We support the Panel’s recommendation about the need to ensure that consumers and providers are aware of their rights and responsibilities. This is key to ensuring those engaging in the collaborative economy are informed and empowered, and providers can support this and are accountable when things go wrong. There is a role for government and platforms to ensure that information is accessible and unambiguous to consumers and providers. Citizens Advice Scotland ( CAS) highlighted in its submission to the Panel that there are a number of reasons why there may be particular consumer issues in the collaborative economy, especially in relation to safety, information and redress. Using its Consumer Helpline evidence, CAS highlighted problematic areas, including scams, redress, consumer protection and the employment status of workers. As the Panel highlighted, awareness and compliance of health and safety guidelines in peer to peer accommodation is of particular importance to ensure guests are protected ( see section 3).

However, to grow the collaborative economy in Scotland in line with our ambitions, we must go beyond simply raising awareness of the rights and responsibilities of participants and providers. The key to future growth in the collaborative economy is an active focus on building marketplace trust. We need to make it easier for consumers and workers to trust both the platform they are engaging with, and the people they are connecting with. Sharing Economy UK’s TrustSeal demonstrates how such an approach can build trust in collaborative platforms, providing security for people using their platforms and putting processes in place for when problems occur. As the use of collaborative platforms grows, we need to develop a deeper understanding of the market and use this intelligence to help improve trust, responsibility and accountability.

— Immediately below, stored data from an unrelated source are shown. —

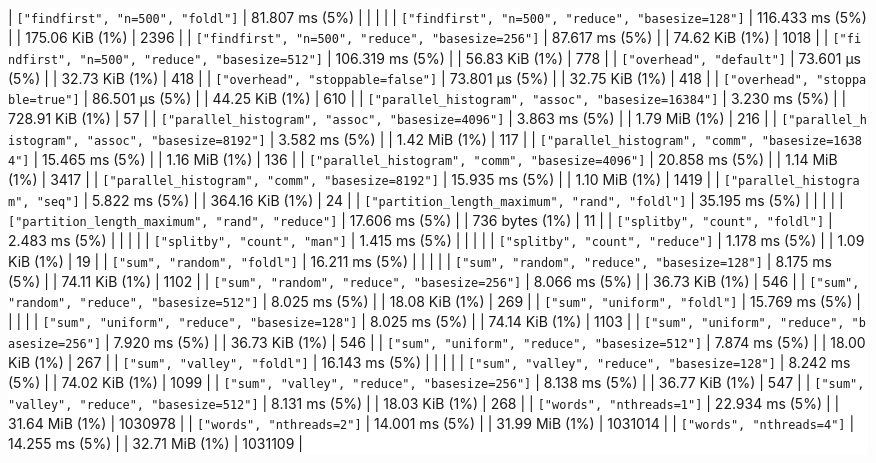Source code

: | `["findfirst", "n=500", "foldl"]`                   |  81.807 ms (5%) |         |                 |             |
| `["findfirst", "n=500", "reduce", "basesize=128"]`  | 116.433 ms (5%) |         | 175.06 KiB (1%) |        2396 |
| `["findfirst", "n=500", "reduce", "basesize=256"]`  |  87.617 ms (5%) |         |  74.62 KiB (1%) |        1018 |
| `["findfirst", "n=500", "reduce", "basesize=512"]`  | 106.319 ms (5%) |         |  56.83 KiB (1%) |         778 |
| `["overhead", "default"]`                           |  73.601 μs (5%) |         |  32.73 KiB (1%) |         418 |
| `["overhead", "stoppable=false"]`                   |  73.801 μs (5%) |         |  32.75 KiB (1%) |         418 |
| `["overhead", "stoppable=true"]`                    |  86.501 μs (5%) |         |  44.25 KiB (1%) |         610 |
| `["parallel_histogram", "assoc", "basesize=16384"]` |   3.230 ms (5%) |         | 728.91 KiB (1%) |          57 |
| `["parallel_histogram", "assoc", "basesize=4096"]`  |   3.863 ms (5%) |         |   1.79 MiB (1%) |         216 |
| `["parallel_histogram", "assoc", "basesize=8192"]`  |   3.582 ms (5%) |         |   1.42 MiB (1%) |         117 |
| `["parallel_histogram", "comm", "basesize=16384"]`  |  15.465 ms (5%) |         |   1.16 MiB (1%) |         136 |
| `["parallel_histogram", "comm", "basesize=4096"]`   |  20.858 ms (5%) |         |   1.14 MiB (1%) |        3417 |
| `["parallel_histogram", "comm", "basesize=8192"]`   |  15.935 ms (5%) |         |   1.10 MiB (1%) |        1419 |
| `["parallel_histogram", "seq"]`                     |   5.822 ms (5%) |         | 364.16 KiB (1%) |          24 |
| `["partition_length_maximum", "rand", "foldl"]`     |  35.195 ms (5%) |         |                 |             |
| `["partition_length_maximum", "rand", "reduce"]`    |  17.606 ms (5%) |         |  736 bytes (1%) |          11 |
| `["splitby", "count", "foldl"]`                     |   2.483 ms (5%) |         |                 |             |
| `["splitby", "count", "man"]`                       |   1.415 ms (5%) |         |                 |             |
| `["splitby", "count", "reduce"]`                    |   1.178 ms (5%) |         |   1.09 KiB (1%) |          19 |
| `["sum", "random", "foldl"]`                        |  16.211 ms (5%) |         |                 |             |
| `["sum", "random", "reduce", "basesize=128"]`       |   8.175 ms (5%) |         |  74.11 KiB (1%) |        1102 |
| `["sum", "random", "reduce", "basesize=256"]`       |   8.066 ms (5%) |         |  36.73 KiB (1%) |         546 |
| `["sum", "random", "reduce", "basesize=512"]`       |   8.025 ms (5%) |         |  18.08 KiB (1%) |         269 |
| `["sum", "uniform", "foldl"]`                       |  15.769 ms (5%) |         |                 |             |
| `["sum", "uniform", "reduce", "basesize=128"]`      |   8.025 ms (5%) |         |  74.14 KiB (1%) |        1103 |
| `["sum", "uniform", "reduce", "basesize=256"]`      |   7.920 ms (5%) |         |  36.73 KiB (1%) |         546 |
| `["sum", "uniform", "reduce", "basesize=512"]`      |   7.874 ms (5%) |         |  18.00 KiB (1%) |         267 |
| `["sum", "valley", "foldl"]`                        |  16.143 ms (5%) |         |                 |             |
| `["sum", "valley", "reduce", "basesize=128"]`       |   8.242 ms (5%) |         |  74.02 KiB (1%) |        1099 |
| `["sum", "valley", "reduce", "basesize=256"]`       |   8.138 ms (5%) |         |  36.77 KiB (1%) |         547 |
| `["sum", "valley", "reduce", "basesize=512"]`       |   8.131 ms (5%) |         |  18.03 KiB (1%) |         268 |
| `["words", "nthreads=1"]`                           |  22.934 ms (5%) |         |  31.64 MiB (1%) |     1030978 |
| `["words", "nthreads=2"]`                           |  14.001 ms (5%) |         |  31.99 MiB (1%) |     1031014 |
| `["words", "nthreads=4"]`                           |  14.255 ms (5%) |         |  32.71 MiB (1%) |     1031109 |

The growth of the collaborative economy has blurred the lines between providers and consumers. We need to ensure that consumer protections and redress routes keep pace with these developments, including where consumers interact directly with other consumers.

Next steps

  • We will fund CAS this financial year to develop and deliver materials to raise awareness of rights and responsibilities for consumers, providers and those working in the sector, including a social media campaign.
  • We will work with Trading Standards Scotland to understand the limitations of current consumer protection in the collaborative economy, particularly consumer-toconsumer transactions, and identify the potential actions needed to address these limitations.
  • We will pilot new approaches to increase trust and transparency in the collaborative economy in Scotland, including: testing how users can easily access trust and quality ratings of collaborative platforms; the creation of a simple feedback system to allow users, providers and workers in the sector to engage more easily; and exploring how to gather intelligence in new ways, including from social media, to provide a fuller picture of how the market is operating.